Ceberrut idare başörtülü kızları, sakallı erkekleri üniversite kampüslerinden dışladığı yıllarda uyanan hassasiyetler, Türkiye’yi sürüklenmekte olduğu yanlış sahilden döndürüp bu günlere getirirken ne çok şey değişti!

60’lar, 70’ler, 80’lerde uygulanan başörtü zulmü karşısında, “Uzaya füze yolladınız da bacımın başörtüsüne mi takıldı” diyen zümre içinden bugün, “Kızların okutulmasına yönelik” eleştirilen yükselmesi ne hazin!

“Sübhane’den Elemtere’ye kadar öğrensin yeter, okumak kız çocuğunun neyine” diyen bir zihniyetin çocuğa, insanlığa ve en önemlisi İslam’a ne getirisi olabilir ki?

Bir de kimilerinin çıkıp, ‘Üniversiteleri fuhuş yuvası, çalışan kadınları fuhuş objesi’ olarak göstermesi, suçlaması yok mu!

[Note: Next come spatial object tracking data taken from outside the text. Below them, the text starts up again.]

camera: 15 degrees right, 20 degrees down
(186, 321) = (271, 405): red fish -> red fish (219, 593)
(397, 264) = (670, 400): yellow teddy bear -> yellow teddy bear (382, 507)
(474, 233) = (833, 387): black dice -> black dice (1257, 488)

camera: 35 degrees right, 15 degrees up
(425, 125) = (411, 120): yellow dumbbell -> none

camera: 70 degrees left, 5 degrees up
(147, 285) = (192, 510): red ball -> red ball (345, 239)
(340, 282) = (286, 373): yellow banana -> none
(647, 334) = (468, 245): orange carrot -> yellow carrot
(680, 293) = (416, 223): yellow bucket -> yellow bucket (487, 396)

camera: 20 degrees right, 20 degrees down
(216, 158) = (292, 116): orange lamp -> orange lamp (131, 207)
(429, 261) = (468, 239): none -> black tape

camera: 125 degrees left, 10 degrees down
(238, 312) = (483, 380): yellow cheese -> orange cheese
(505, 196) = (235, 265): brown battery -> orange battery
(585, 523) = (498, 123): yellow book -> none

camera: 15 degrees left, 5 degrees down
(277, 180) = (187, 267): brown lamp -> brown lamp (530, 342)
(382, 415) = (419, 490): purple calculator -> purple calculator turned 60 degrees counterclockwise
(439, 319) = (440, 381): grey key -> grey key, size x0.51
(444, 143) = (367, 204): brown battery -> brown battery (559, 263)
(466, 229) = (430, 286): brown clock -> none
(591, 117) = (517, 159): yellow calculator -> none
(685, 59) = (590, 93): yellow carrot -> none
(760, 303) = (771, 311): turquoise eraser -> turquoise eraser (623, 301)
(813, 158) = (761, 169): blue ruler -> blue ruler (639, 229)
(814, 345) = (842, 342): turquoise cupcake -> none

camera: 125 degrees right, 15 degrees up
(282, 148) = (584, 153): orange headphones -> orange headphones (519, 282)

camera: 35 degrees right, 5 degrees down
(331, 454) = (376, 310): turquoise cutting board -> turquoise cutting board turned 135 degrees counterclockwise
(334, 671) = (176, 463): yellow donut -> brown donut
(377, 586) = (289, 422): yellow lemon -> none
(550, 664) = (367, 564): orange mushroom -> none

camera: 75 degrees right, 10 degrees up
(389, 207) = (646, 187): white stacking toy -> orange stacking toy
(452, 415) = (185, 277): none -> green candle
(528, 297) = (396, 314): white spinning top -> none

İslam’da, Yüceler Yücesi Peygamber Efendimizin huzurunda kadın nedir, buyurun bir görelim. 

**

Hazreti Peygamber Efendimiz, kendisine gelen ilk vahyi eşi Hz. Hatice'ye anlattığında, analar anası ilk iman eden insan oldu. Kızları ile halaları Safiye, Ervan, Atike ve Ümeyye'de onu takip etti. 

Hz. Hatice, kainatın efendisinin ilk destekleyicisi ve tebliğde ilk yardımcısıydı. Güziyye hatun Mekke’de tebliğ faaliyetlerinde bulunan bir başka kadındı, Habeşistan hicreti sırasında Habeşli insanlara tebliğde bulunan da Habibe binti Ebi Süfyan’dı.

Hz. Ömer, Atike bint-i Zeyd’e evlenme teklifinde bulunduğunda, "Hiç bir surette bana el kaldırmazsan ve beni mescitten men etmezsen seninle evlenmeyi kabul ederim" cevabını aldı; evlendiler.

Zaten Resulullah’ta  “Kadınları mescitlerden men etmeyin" buyurmuştu. (Buhari, Sahih) 

Kadın, Hz. Peygamberden sonra İslam’ın ilk sancaktarı ve ilk öğretmenidir.

**

Medine’de Müslüman kadınları gasletme işleri Müslüman kadınlar tarafından yapılırdı. Ümmü Atiye, Resulullah’ın (s.a.v) kızı Ümmü Gülsüm’ü de ebedi yolculuğa hazırlayan gassaldır.

Esma binti Üneys isimli hanım devrin cenaze yıkayıcılarındandır ve kapalı tabutu ilk üreten kişi olarak bilinir. Esma hatun bu sanatı Habeşistan’da öğrenmiş ve İslam toplumuna taşımıştır. (İmam Malik, Muvatta)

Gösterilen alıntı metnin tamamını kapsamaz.